TASK STATEMENT |
For every entry, reproduce the wording exactly and omit any image it holds.
*** Begin section ***
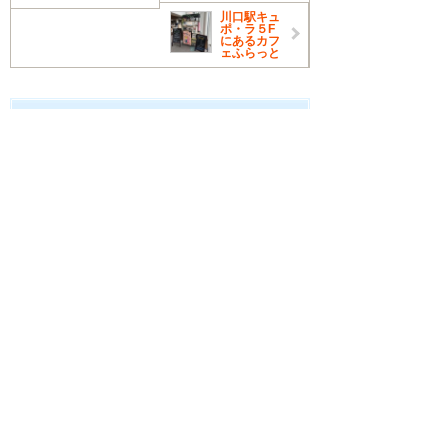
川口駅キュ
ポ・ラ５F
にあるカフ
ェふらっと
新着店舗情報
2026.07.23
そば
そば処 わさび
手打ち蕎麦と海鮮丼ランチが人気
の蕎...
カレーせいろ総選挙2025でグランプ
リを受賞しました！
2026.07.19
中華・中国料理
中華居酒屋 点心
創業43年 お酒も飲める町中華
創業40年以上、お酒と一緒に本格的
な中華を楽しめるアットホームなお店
*** End section ***
OUTPUT OF THE TASK |
川口駅キュ
ポ・ラ５F
にあるカフ
ェふらっと
新着店舗情報
2026.07.23
そば
そば処 わさび
手打ち蕎麦と海鮮丼ランチが人気
の蕎...
カレーせいろ総選挙2025でグランプ
リを受賞しました！
2026.07.19
中華・中国料理
中華居酒屋 点心
創業43年 お酒も飲める町中華
創業40年以上、お酒と一緒に本格的
な中華を楽しめるアットホームなお店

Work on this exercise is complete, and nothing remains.